Can Citizen Data Scientists be successful?

I came across a great article from the Harvard Business Review. The author, Kalyan Veeramachaneni, was part of a research group at MIT trying to understand what it would take for businesses to realise the full potential of their data by using machine learning techniques.

There were four principles from the MIT research, which are laid out well in the article you can read here.

Two of the four principles were,


  • “Stick with simple models”, and
  • “Explore more problems”


Interesting observation and feeds into my thinking at the moment. Although there is a need for data scientists testing and delivering models that have a high degree of accuracy in certain operational models, I don’t think business users are engaging with data enough. The amount of data that organisations have and continue to generate, together with the exponential ability of machines to process that data is not being met with a corresponding increase in questions being asked of that data. There just aren’t enough technically trained data scientists with a deep understanding of business available to address this.


Enter the Citizen Data Scientist

Gartner defines a citizen data scientist “as a person who creates or generates models that use advanced diagnostic analytics or predictive and prescriptive capabilities, but whose primary job function is outside the field of statistics and analytics”. These are business users that have the ability to ask questions of the data – What is it that we don’t know? What questions have not been answered yet? – but don’t have the technical capability to connect to data, prepare it and build models to answer those questions.


What’s stopping us?

There are two main issues standing in the way of the Citizen Data Scientist:

One is an understanding of statistical modelling and the types of questions that can be asked of data. Let’s be honest. I’m sure Stats wasn’t the favourite subject of most sales and marketing professionals that are in business today! Organisations need to invest in training business users on data analysis techniques so they can understand what potential lies in the data. This doesn’t need to be a lengthy process. Training given to business users over one to two-day training courses can be enough to get them thinking about the possibilities and opportunities for analytics.

Secondly, teams need to take advantage of the huge leaps that have been made in technologies that enable analytics process automation. With these tools, any business user, considering they know where to look, can blend and prepare data sets and apply predictive analytics and machine learning models. These models help people generate deeper insights into their business by being able to identify the actual reasons for trends in data without having to apply opinion to a historical summarization of data in graphical form.
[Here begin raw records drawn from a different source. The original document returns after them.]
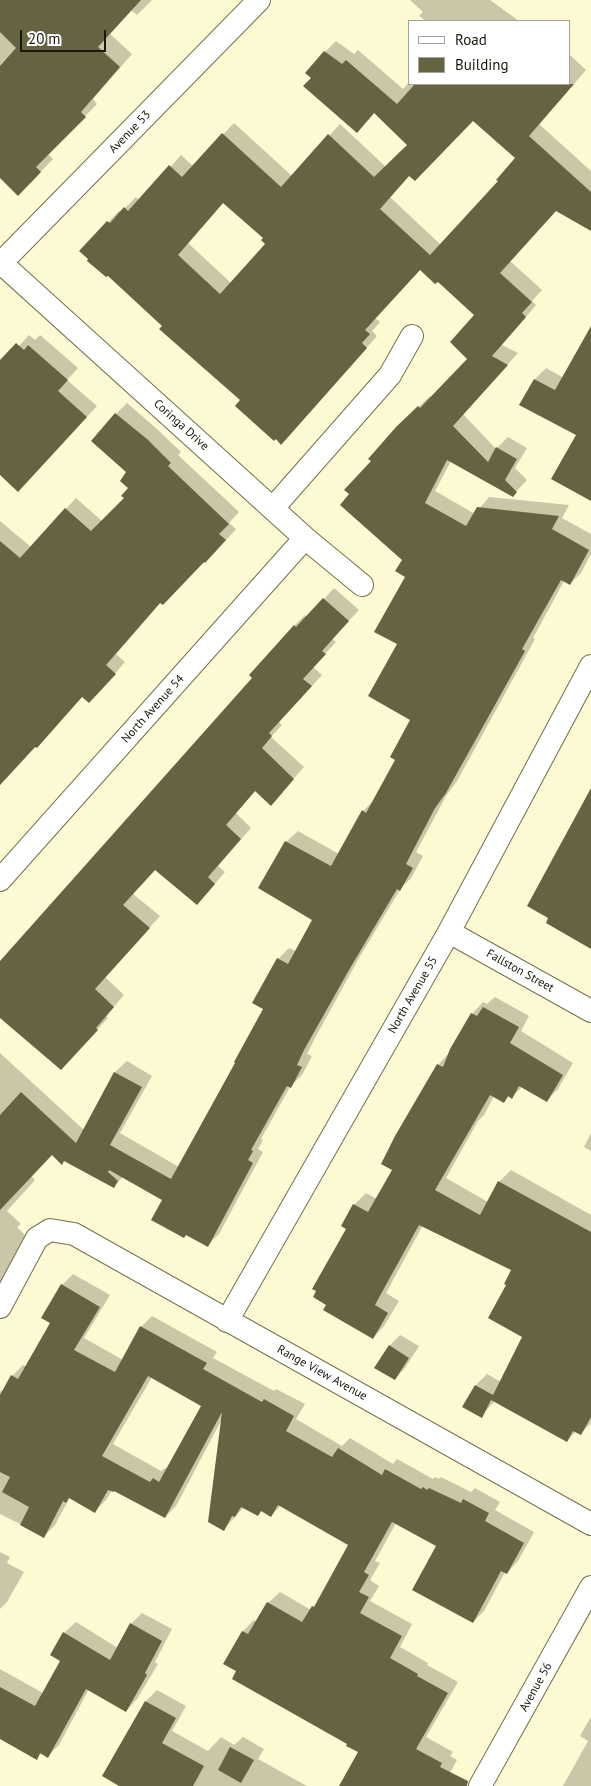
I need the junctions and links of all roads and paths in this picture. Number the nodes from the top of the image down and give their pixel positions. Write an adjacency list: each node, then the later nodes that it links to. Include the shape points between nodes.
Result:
1 (259, 0): 2 (street, Avenue 53)
2 (0, 263): 4 (street, Coringa Drive)
3 (412, 336): 4 (street, via 390,375)
4 (273, 508): 5 (street, Coringa Drive)
5 (305, 538): 6 (street, Coringa Drive); 8 (street, North Avenue 54)
6 (362, 586)
7 (591, 666): 9 (street, North Avenue 55)
8 (0, 880)
9 (449, 932): 10 (street, Fallston Street); 12 (street, North Avenue 55)
10 (591, 1011)
11 (0, 1307): 12 (street, Range View Avenue, via 37,1238 50,1230 74,1234)
12 (227, 1321): 13 (street, Range View Avenue)
13 (591, 1524)
14 (591, 1587): 15 (street, Avenue 56)
15 (480, 1786)

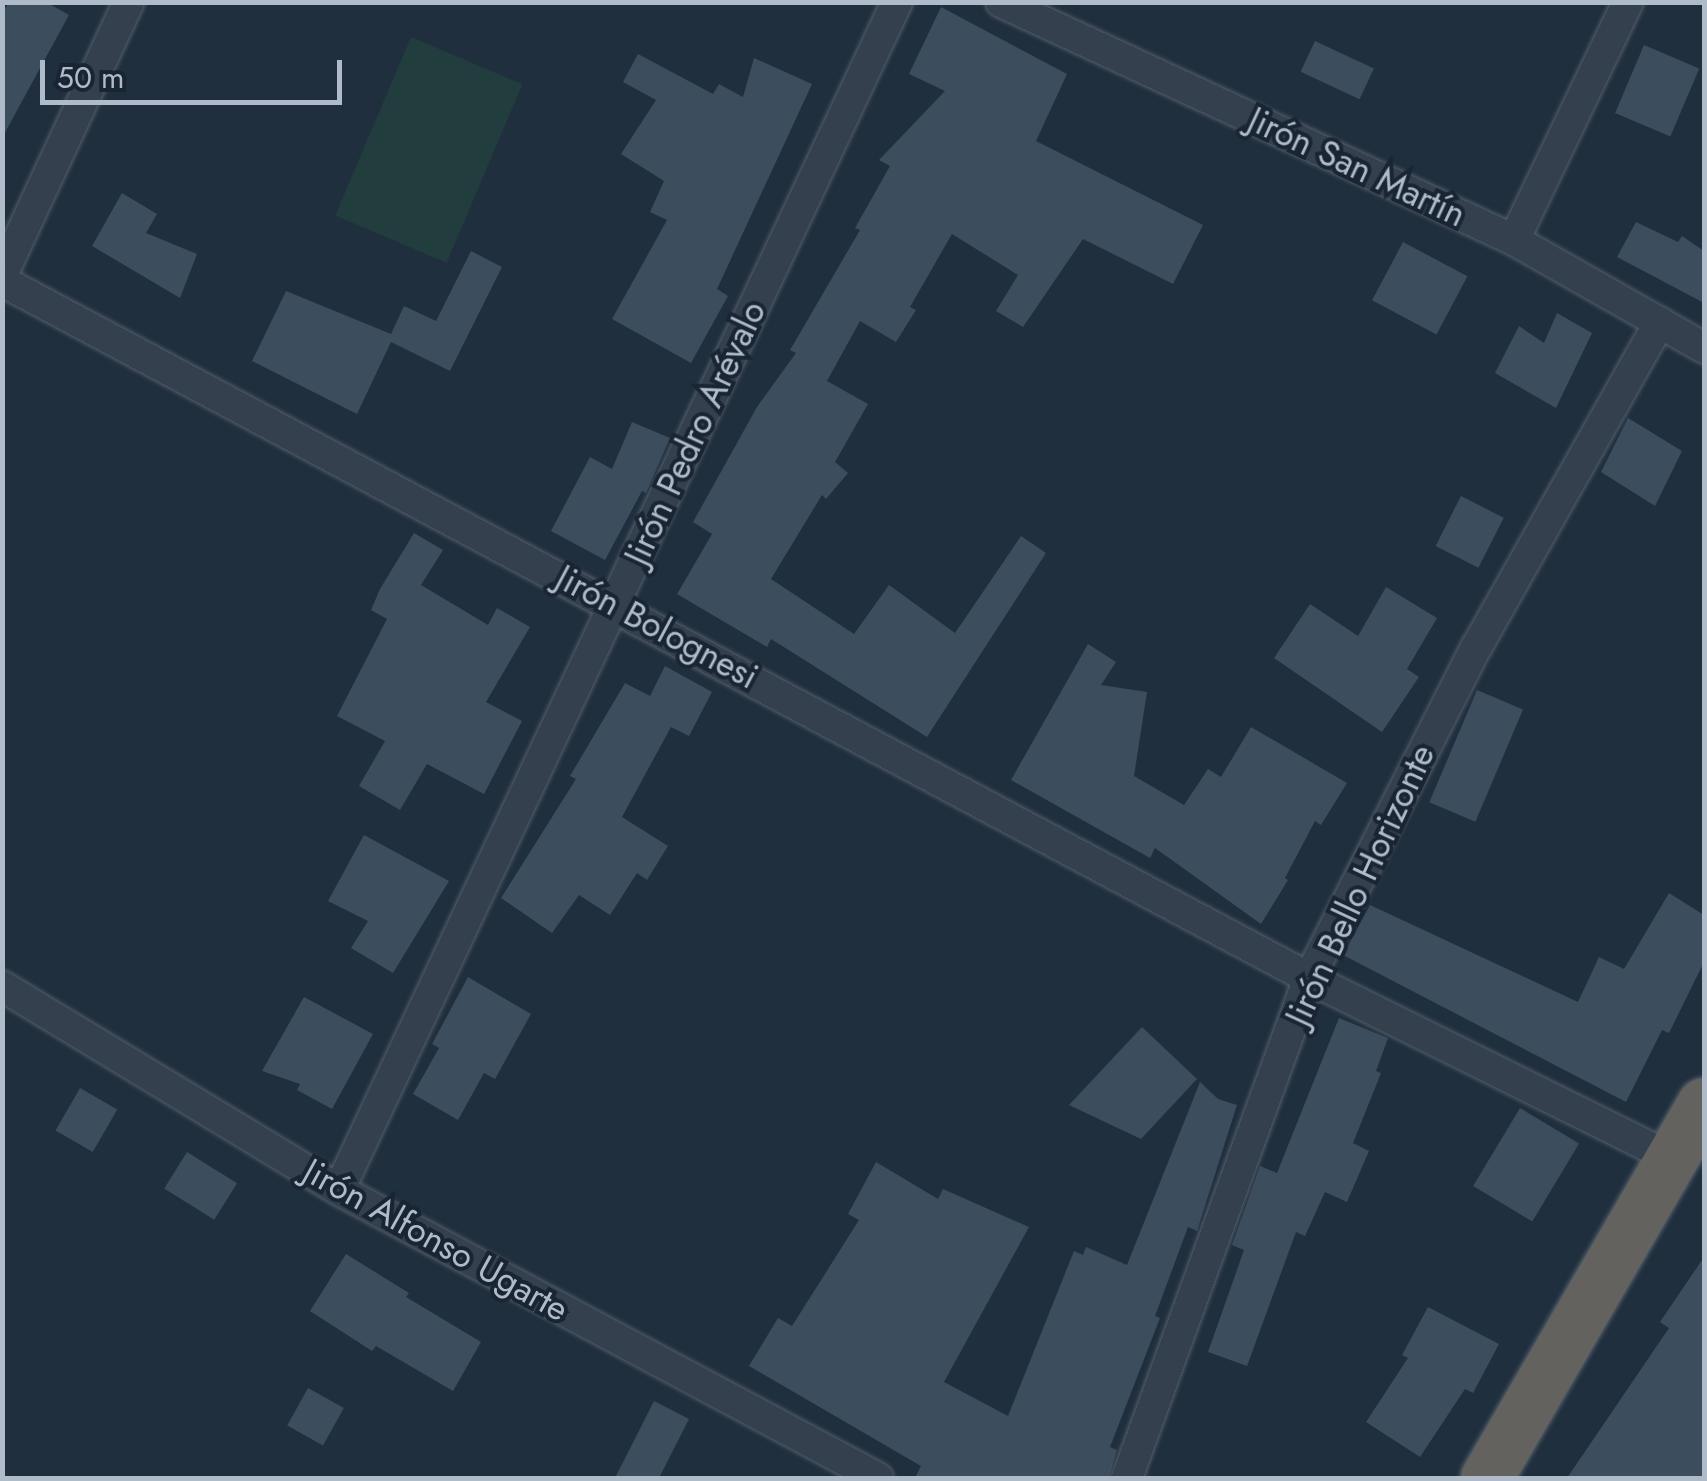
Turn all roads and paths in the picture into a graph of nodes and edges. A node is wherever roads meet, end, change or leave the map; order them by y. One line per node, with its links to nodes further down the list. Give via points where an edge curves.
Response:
1 (129, 2): 6 (street)
2 (897, 2): 9 (street, Jirón Pedro Arévalo)
3 (1001, 2): 5 (street, Jirón San Martín)
4 (1628, 2): 5 (street)
5 (1514, 240): 7 (street, Jirón San Martín)
6 (2, 278): 9 (street, Jirón Bolognesi)
7 (1660, 322): 8 (street, Jirón San Martín); 10 (street, Jirón Bello Horizonte, via 1476,648)
8 (1704, 348)
9 (615, 604): 10 (street, Jirón Bolognesi); 14 (street, Jirón Pedro Arévalo)
10 (1309, 978): 13 (street, Jirón Bolognesi); 17 (street, Jirón Bello Horizonte)
11 (2, 986): 14 (street, Jirón Alfonso Ugarte)
12 (1704, 1104): 13 (highway)
13 (1673, 1159): 15 (highway)
14 (339, 1190): 16 (street, Jirón Alfonso Ugarte)
15 (1500, 1471)
16 (878, 1478)
17 (1128, 1478)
Think about using predictive analytics to pick up the tiny differences in transactions to determine whether they are fraudulent or being able to forecast the net profit of a customer using a future lifetime value model at the click of a button.

These answers don’t have to be 100% accurate. Just by getting business users to investigate data, the sheer volume of questions and answers that are going to be generated will uncover significant value. As long as logic and business understanding are applied to the answers, this can only be good for business.